Execute any CDB command in an analysis session and stream the raw output.
AI agents invoke execute_windbg_command to trigger actions in Dump Analyzer. What it does depends on the arguments the agent supplies, and its effects often reach beyond the immediate call — builds kicked off, notifications sent, workflows started.
This tool runs debugger commands with unrestricted scope ('any CDB command'). WinDbg/CDB command execution can trigger code analysis, memory inspection, and potentially execute arbitrary operations within the crash dump analysis context.
From the tool's definition Tool name 'execute_windbg_command' and description 'Execute any CDB command in an analysis session and stream the raw output' explicitly indicate execution of arbitrary debugger commands (CDB/WinDbg).

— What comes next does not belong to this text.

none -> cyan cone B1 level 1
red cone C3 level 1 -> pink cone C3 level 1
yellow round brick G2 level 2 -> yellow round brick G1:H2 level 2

Attacks that exploit this kind of access
Execute any CDB command in an analysis session and stream the raw output. It is categorised as a Execute tool in the Dump Analyzer MCP Server, which means it can trigger actions or run processes. Use rate limits and argument validation.
Register the Dump Analyzer MCP server in PolicyLayer and add a rule for execute_windbg_command: allow, deny, rate-limit, or require approval. Point your MCP client at the PolicyLayer proxy URL and the rule is enforced on every call, before it reaches Dump Analyzer. Nothing to install.

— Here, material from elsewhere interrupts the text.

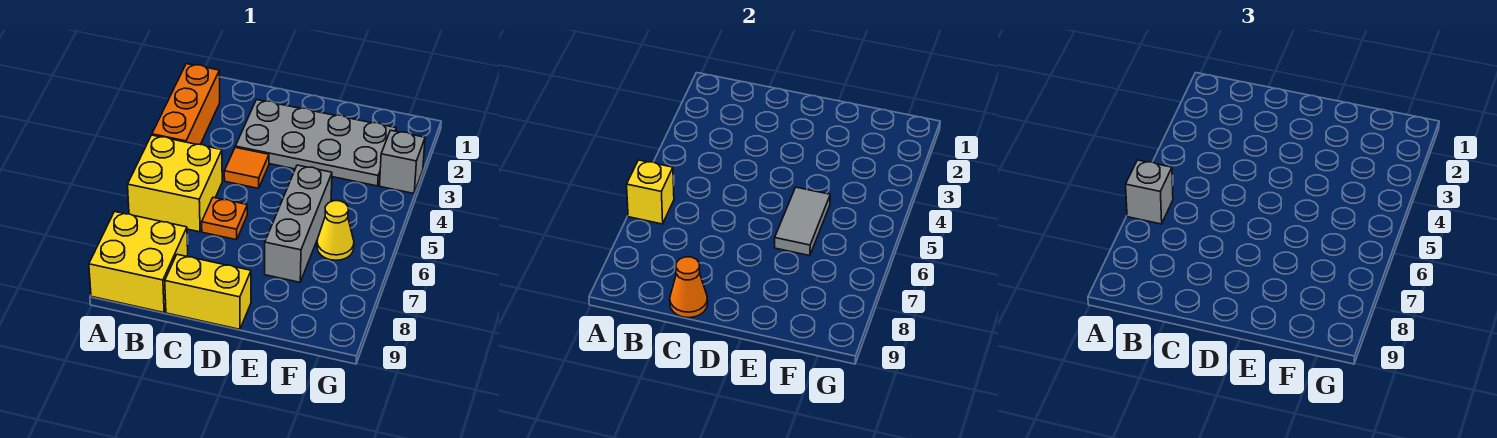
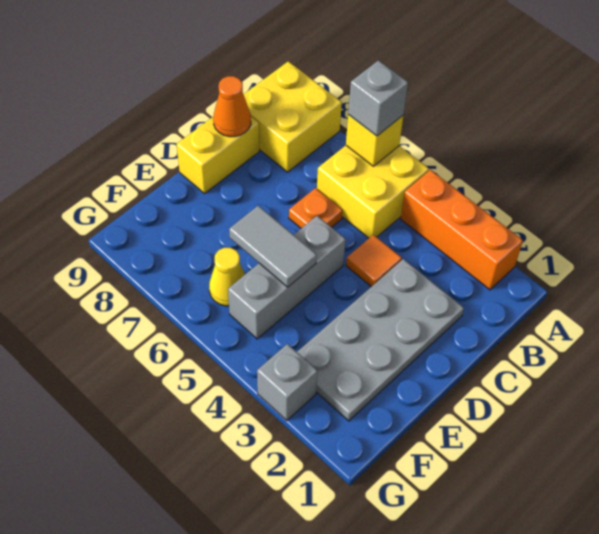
grey brick E5:E7 level 1 -> grey brick D5:F5 level 1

execute_windbg_command is a Execute tool with high risk. Execute tools should be rate-limited and have argument validation enabled.
Yes. Add a rate_limit block to the execute_windbg_command rule in your PolicyLayer policy. For example, setting max: 10 and window: 60 limits the tool to 10 calls per minute. Rate limits are tracked per agent session and reset automatically.
Set action: deny in the PolicyLayer policy for execute_windbg_command. The AI agent will receive a policy violation error and cannot call the tool. You can also include a reason field to explain why the tool is blocked.
execute_windbg_command is provided by the Dump Analyzer MCP server (zuohuiyang/dump-analyzer-mcp-server). PolicyLayer sits as a proxy in front of this server to enforce policies before tool calls reach the server.
Every MCP server has a record like this.
Type a name, get the same breakdown: verified identity, auth posture, risk grade, capabilities, recommended policy.